=== Directions ===
In the records below, print every line from the one containing "विधुतीय सुशासन सेवा" up to and including the one containing "09/04/2020 à", unchanged and in the same order.

Collected data entries
------------------------------------------------

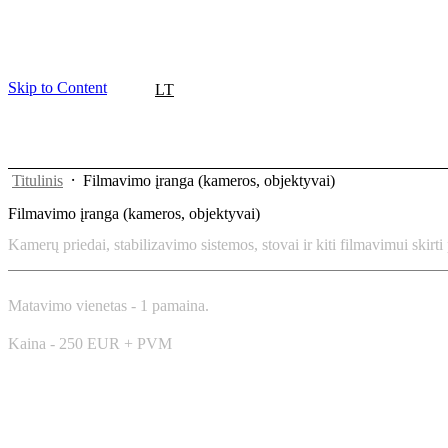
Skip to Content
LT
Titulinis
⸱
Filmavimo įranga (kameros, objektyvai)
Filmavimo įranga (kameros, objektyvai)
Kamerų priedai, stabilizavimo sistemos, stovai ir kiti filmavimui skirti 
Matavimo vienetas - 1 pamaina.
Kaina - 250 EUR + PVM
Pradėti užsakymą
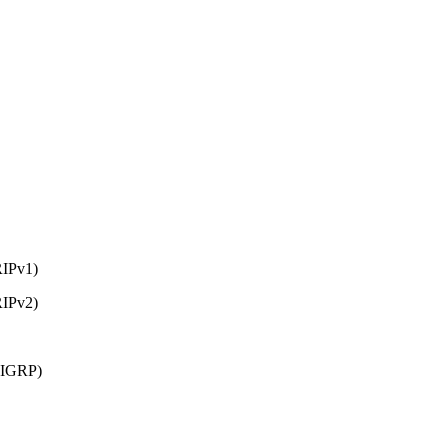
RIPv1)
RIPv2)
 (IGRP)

------------------------------------------------

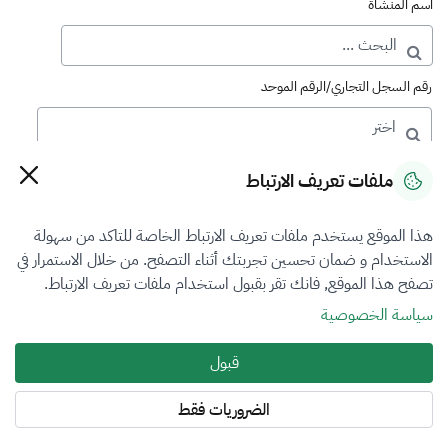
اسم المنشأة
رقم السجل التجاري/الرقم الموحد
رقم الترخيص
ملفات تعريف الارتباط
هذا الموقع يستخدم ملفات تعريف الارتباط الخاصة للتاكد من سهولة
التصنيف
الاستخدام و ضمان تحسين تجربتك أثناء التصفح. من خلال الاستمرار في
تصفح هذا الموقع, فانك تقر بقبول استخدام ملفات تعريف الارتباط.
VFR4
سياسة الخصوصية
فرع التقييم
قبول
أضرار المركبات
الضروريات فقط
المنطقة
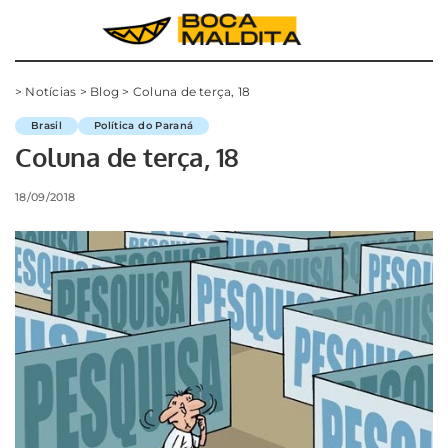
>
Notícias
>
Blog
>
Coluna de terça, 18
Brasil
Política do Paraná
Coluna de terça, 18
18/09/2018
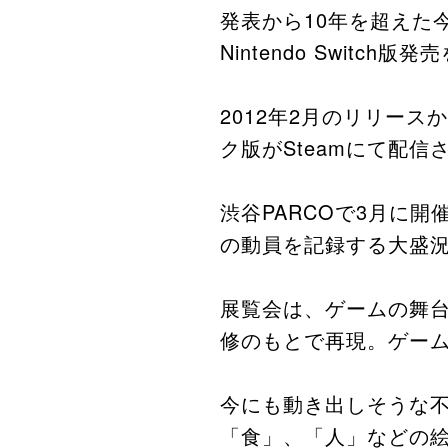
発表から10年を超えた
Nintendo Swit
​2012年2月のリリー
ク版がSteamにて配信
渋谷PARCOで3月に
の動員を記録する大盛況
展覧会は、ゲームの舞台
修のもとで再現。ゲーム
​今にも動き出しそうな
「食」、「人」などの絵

------------------------------------------------

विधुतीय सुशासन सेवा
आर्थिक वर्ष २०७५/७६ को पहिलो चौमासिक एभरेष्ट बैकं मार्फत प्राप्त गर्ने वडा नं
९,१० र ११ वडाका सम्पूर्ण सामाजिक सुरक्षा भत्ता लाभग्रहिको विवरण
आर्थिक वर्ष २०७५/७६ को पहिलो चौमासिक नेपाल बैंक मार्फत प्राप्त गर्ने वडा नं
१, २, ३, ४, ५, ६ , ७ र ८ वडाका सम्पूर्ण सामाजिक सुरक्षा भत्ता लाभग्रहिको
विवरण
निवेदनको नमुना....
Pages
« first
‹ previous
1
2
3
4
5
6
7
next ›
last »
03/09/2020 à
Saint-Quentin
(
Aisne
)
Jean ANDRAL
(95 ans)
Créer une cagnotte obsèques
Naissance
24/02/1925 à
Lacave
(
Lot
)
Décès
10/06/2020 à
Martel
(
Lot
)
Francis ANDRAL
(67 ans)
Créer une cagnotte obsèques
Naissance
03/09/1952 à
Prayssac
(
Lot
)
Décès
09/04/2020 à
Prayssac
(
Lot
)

------------------------------------------------

=== Task solution ===
विधुतीय सुशासन सेवा
आर्थिक वर्ष २०७५/७६ को पहिलो चौमासिक एभरेष्ट बैकं मार्फत प्राप्त गर्ने वडा नं
९,१० र ११ वडाका सम्पूर्ण सामाजिक सुरक्षा भत्ता लाभग्रहिको विवरण
आर्थिक वर्ष २०७५/७६ को पहिलो चौमासिक नेपाल बैंक मार्फत प्राप्त गर्ने वडा नं
१, २, ३, ४, ५, ६ , ७ र ८ वडाका सम्पूर्ण सामाजिक सुरक्षा भत्ता लाभग्रहिको
विवरण
निवेदनको नमुना....
Pages
« first
‹ previous
1
2
3
4
5
6
7
next ›
last »
03/09/2020 à
Saint-Quentin
(
Aisne
)
Jean ANDRAL
(95 ans)
Créer une cagnotte obsèques
Naissance
24/02/1925 à
Lacave
(
Lot
)
Décès
10/06/2020 à
Martel
(
Lot
)
Francis ANDRAL
(67 ans)
Créer une cagnotte obsèques
Naissance
03/09/1952 à
Prayssac
(
Lot
)
Décès
09/04/2020 à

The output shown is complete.